The Khovrinskaya Psychiatric Hospital (Ховринская больница, popularly 'the Umbrella' Умбрелла in its later years) was a massive incomplete medical facility in the northern Khovrino district of Moscow, begun in 1981 and abandoned in 1985 after the collapse of its eastern ground-floor wing due to groundwater infiltration. The structure — never actually opened as a hospital — remained one of Moscow's most distinctive ghost-buildings for more than thirty years, drawn in an unusual three-branched 'biohazard' footprint that from the air strongly resembled an inverted pentagram. The building was finally demolished between 2017 and 2018.

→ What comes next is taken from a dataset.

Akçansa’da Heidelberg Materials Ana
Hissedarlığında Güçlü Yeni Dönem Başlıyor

During its three-decade vacancy, Khovrinskaya became the most-investigated urban-exploration site in Moscow. Muscovite teenagers, Kosmopoisk paranormal researchers, and multiple documentary crews reported a consistent pattern of phenomena inside the abandoned structure: sudden crushing pressure in specific stairwells, voices calling in Russian and — unusually — in Old Church Slavonic, apparitions of nurses and patients in period scrubs despite the building having never been operational, and unexplained disturbance of the dangerous groundwater-flooded lower levels. Between 1994 and 2017, Moscow Police recorded at least 23 deaths on the property — mostly from drowning in the flooded basement, falls from the upper floors, or exposure — and more than 100 additional rescued trespassers.

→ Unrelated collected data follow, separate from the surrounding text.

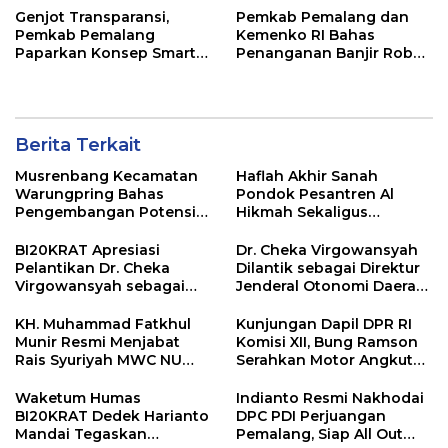
Genjot Transparansi,
Pemkab Pemalang dan
Pemkab Pemalang
Kemenko RI Bahas
Paparkan Konsep Smart
Penanganan Banjir Rob
Village di Uji Publik
Pesisir Ulujami
Berita Terkait
Musrenbang Kecamatan
Haflah Akhir Sanah
Warungpring Bahas
Pondok Pesantren Al
Pengembangan Potensi
Hikmah Sekaligus
Ekonomi Terintegrasi
Peresmian SMP Islam
Terpadu Warunpring
BI20KRAT Apresiasi
Dr. Cheka Virgowansyah
Pelantikan Dr. Cheka
Dilantik sebagai Direktur
Virgowansyah sebagai
Jenderal Otonomi Daerah
Dirjen Otonomi Daerah
Kemendagri
KH. Muhammad Fatkhul
Kunjungan Dapil DPR RI
Munir Resmi Menjabat
Komisi XII, Bung Ramson
Rais Syuriyah MWC NU
Serahkan Motor Angkut
Randudongkal Masa
Sampah di Desa Gendong
Khidmat 2026–2031
Waketum Humas
Indianto Resmi Nakhodai
BI20KRAT Dedek Harianto
DPC PDI Perjuangan
Mandai Tegaskan
Pemalang, Siap All Out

Khovrinskaya's peculiar reputation was amplified by claims that the building had been occupied by a satanic cult called the 'Nemostor' in the late 1980s and 1990s, and that ritual killings had been committed in its lower chambers. Moscow Police have confirmed investigating multiple suspicious deaths at the property but never publicly confirmed cult-activity narratives. The building's 2017–18 demolition generated further paranormal accounts, with construction crews reporting unusual technical failures, unaccountable injuries, and the persistent sense that the site was 'watching.' Khovrinskaya stands as the most-visited urban paranormal landmark of post-Soviet Moscow, and its absence from the skyline is itself a subject of continuing Moscow folk tradition.